**ENTRIES**.
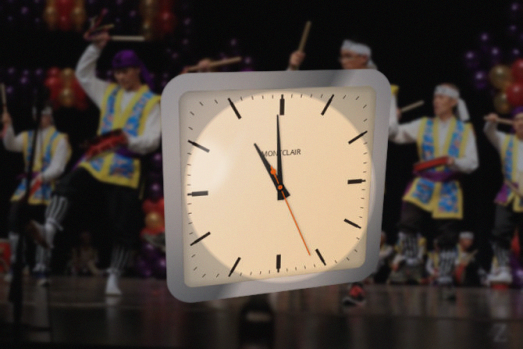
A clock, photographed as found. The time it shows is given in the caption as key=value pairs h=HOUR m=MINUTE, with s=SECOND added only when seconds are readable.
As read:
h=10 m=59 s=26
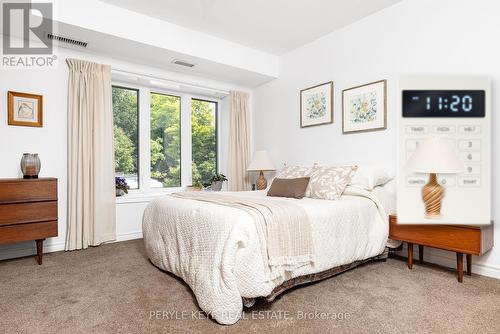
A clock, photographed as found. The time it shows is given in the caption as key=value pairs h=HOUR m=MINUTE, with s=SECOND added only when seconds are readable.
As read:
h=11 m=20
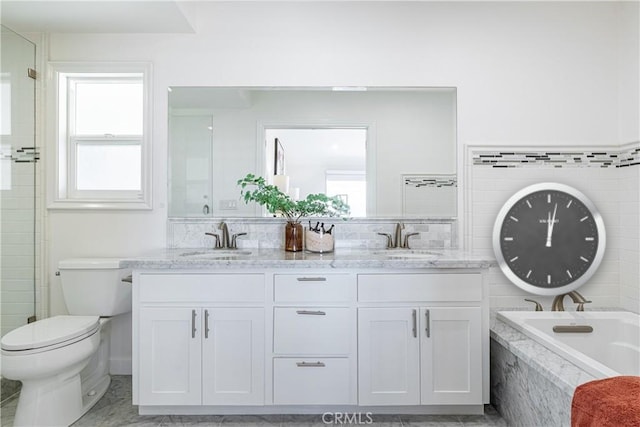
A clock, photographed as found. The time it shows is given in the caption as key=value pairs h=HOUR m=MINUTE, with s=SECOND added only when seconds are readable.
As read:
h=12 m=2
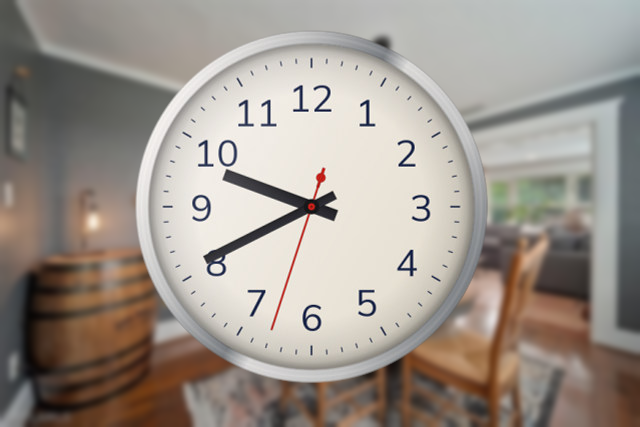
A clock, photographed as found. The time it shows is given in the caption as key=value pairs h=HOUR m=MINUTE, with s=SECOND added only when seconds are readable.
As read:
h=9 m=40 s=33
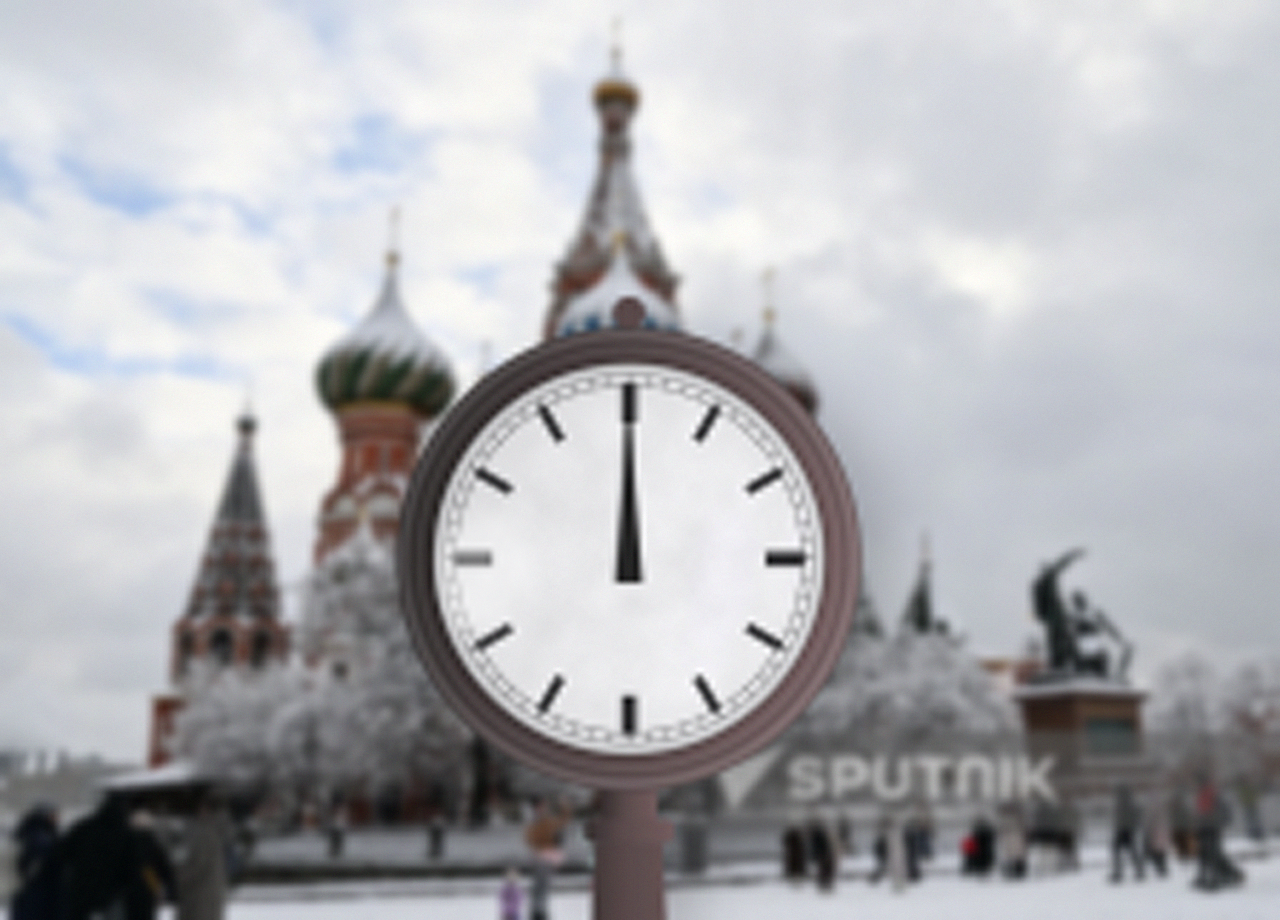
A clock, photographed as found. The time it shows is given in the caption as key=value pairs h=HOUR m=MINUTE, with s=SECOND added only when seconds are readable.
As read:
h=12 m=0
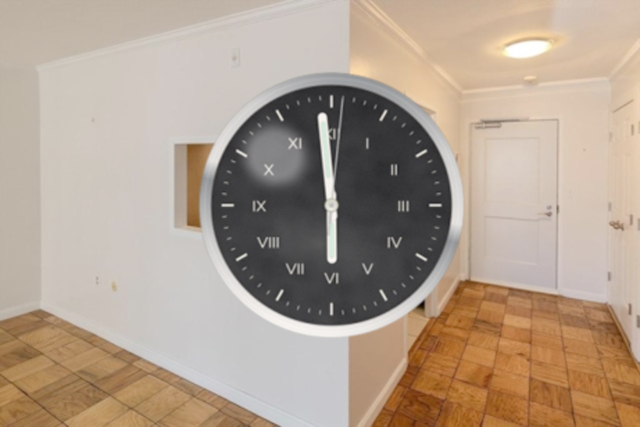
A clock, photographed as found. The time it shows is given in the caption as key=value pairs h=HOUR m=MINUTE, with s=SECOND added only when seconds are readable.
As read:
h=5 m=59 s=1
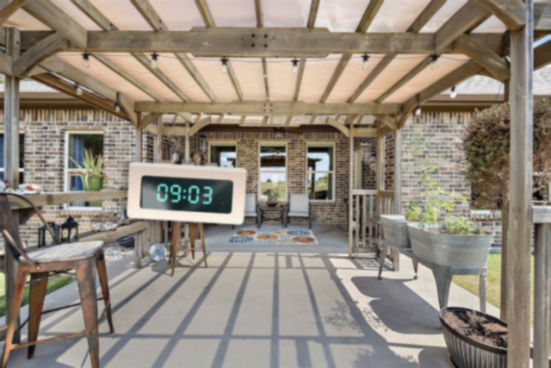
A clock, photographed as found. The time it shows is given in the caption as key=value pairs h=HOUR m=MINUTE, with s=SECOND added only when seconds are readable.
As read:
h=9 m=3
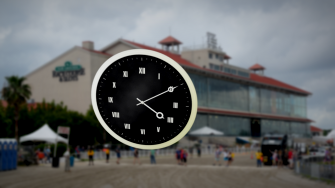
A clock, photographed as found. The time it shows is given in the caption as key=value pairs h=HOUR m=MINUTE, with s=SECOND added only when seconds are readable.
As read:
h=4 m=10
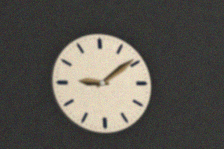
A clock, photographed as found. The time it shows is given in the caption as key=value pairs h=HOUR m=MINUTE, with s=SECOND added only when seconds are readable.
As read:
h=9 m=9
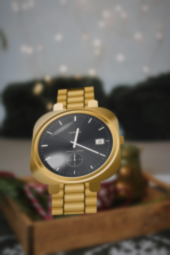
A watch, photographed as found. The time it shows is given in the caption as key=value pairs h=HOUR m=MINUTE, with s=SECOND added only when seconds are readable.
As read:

**TASK BRIEF**. Tally the lines in the records above that contain the string "watch". Reply with the number alone.

**RESPONSE BELOW**. 1